• [PASSAGE FOR REVIEW]
-------------------------
Why should I pay taxes to support some couch potato? Why should a ne’er-do-well live off my money? Why didn’t those old people save enough to take care of themselves? Why the hell do I need to pay for some old person’s health care when I am young and healthy? Sound familiar? Our safety net is under attack today, perhaps it always has been from it’s very beginnings under Roosevelt.
I was raised in a household that believed in taking care of one’s self and one’s family. Work hard, and use money wisely. My family had its dysfunctions, but the idea of living off the dole was certainly not among them! I believe my father would have looked askance at anyone utilizing any portion of the safety net.
-------------------------
• [EXERCISE DATA]
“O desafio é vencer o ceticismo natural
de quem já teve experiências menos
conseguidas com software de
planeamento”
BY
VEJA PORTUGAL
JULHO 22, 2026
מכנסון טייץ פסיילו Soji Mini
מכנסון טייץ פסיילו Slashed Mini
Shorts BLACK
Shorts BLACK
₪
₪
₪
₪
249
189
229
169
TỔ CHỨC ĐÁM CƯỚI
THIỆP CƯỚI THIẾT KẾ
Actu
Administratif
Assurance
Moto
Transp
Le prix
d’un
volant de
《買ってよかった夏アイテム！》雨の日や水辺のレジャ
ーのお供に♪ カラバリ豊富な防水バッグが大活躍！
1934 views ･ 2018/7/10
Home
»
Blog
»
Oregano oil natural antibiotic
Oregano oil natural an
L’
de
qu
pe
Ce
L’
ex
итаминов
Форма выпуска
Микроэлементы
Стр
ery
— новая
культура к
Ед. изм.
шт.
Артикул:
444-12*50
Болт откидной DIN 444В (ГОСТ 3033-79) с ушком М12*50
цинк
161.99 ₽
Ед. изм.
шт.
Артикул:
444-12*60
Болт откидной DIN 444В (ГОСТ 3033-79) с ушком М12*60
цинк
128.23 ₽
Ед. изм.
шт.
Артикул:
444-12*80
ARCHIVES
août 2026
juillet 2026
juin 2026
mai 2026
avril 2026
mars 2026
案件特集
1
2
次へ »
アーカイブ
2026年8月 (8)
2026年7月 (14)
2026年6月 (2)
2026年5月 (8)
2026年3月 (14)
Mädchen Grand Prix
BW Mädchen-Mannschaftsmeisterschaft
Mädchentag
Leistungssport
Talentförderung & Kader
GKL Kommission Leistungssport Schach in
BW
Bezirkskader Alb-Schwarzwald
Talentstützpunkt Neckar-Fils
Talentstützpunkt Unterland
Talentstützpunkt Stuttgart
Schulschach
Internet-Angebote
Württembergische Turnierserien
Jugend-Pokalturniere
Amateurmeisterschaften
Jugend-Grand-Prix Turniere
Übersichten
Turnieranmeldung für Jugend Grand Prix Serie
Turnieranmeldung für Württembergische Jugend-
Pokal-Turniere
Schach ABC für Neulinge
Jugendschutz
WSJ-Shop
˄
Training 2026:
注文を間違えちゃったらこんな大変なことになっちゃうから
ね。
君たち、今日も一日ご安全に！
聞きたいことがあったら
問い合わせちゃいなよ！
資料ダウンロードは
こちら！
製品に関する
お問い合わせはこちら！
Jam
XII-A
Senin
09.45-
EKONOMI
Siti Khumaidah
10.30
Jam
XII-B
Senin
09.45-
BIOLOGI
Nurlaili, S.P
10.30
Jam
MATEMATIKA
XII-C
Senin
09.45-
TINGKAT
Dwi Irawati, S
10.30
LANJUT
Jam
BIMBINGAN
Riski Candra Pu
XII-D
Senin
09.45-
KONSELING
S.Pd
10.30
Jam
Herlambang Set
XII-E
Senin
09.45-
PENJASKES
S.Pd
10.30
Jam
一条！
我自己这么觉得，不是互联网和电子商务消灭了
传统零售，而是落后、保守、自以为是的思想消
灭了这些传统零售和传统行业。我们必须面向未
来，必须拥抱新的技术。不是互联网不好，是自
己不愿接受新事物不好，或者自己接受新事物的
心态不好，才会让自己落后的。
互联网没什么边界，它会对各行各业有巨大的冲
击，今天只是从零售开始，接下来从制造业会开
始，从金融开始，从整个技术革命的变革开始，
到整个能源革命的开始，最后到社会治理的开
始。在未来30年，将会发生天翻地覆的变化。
-------------------------
• [PROBLEMS AND TASKS]
- A) Write out the part of the safety net essay starting with "Why should I" and going on through "beginnings under Roosevelt.".
- B) Answer these questions about the safety net essay:
(i) Under which president does the essay say the safety net had its beginnings?
(ii) What two pieces of advice about work and money does the writer give as the household's beliefs?
(iii) What idea does the writer say was certainly not among the family's dysfunctions?
- C) Carry on the essay about the safety net from the point where it stops.

• [RESPONSES FOR EACH TASK]
- A)
Why should I pay taxes to support some couch potato? Why should a ne’er-do-well live off my money? Why didn’t those old people save enough to take care of themselves? Why the hell do I need to pay for some old person’s health care when I am young and healthy? Sound familiar? Our safety net is under attack today, perhaps it always has been from it’s very beginnings under Roosevelt.

- B)
(i) Roosevelt
(ii) Work hard, and use money wisely.
(iii) The idea of living off the dole

- C)
So here I was in 1969 trudging down some concrete stairs feeling totally humiliated and defeated. At that moment I wanted to just disappear, an impossibility as it happened,
since my very young daughter was walking beside me holding my hand. Inside was a huge basement room with a windowed counter along one wall where an elderly couple was struggling with the language and obviously desperate. Scattered throughout the space were young students, some hippy types, couples and singles all showing some degree of stress and frustration, while social workers attempted to explain the system and the clients eligibility status in tones that were far from warm and friendly. Enter myself, totally white brunette, with a blond, curly-headed little girl holding my hand. Suddenly we had a social worker happy to help and eager to make sure we got what was needed.
I will digress here for a bit to comment on privilege. I had never considered myself privileged and certainly felt at the bottom of the pyramid as I descended those stairs. My awareness of privilege took a giant leap that afternoon, and embedded a modicum of guilt. Because I was white, an abandoned wife, and had a very young, blond child I was advanced to the front of the line and given respect and sympathy. Respectful treatment goes a long way toward restoring ones dignity and self-image, something many were denied in that room. Privilege is a nuanced commodity, highly dependent on the circumstances you find yourself in and what is happening to those around you.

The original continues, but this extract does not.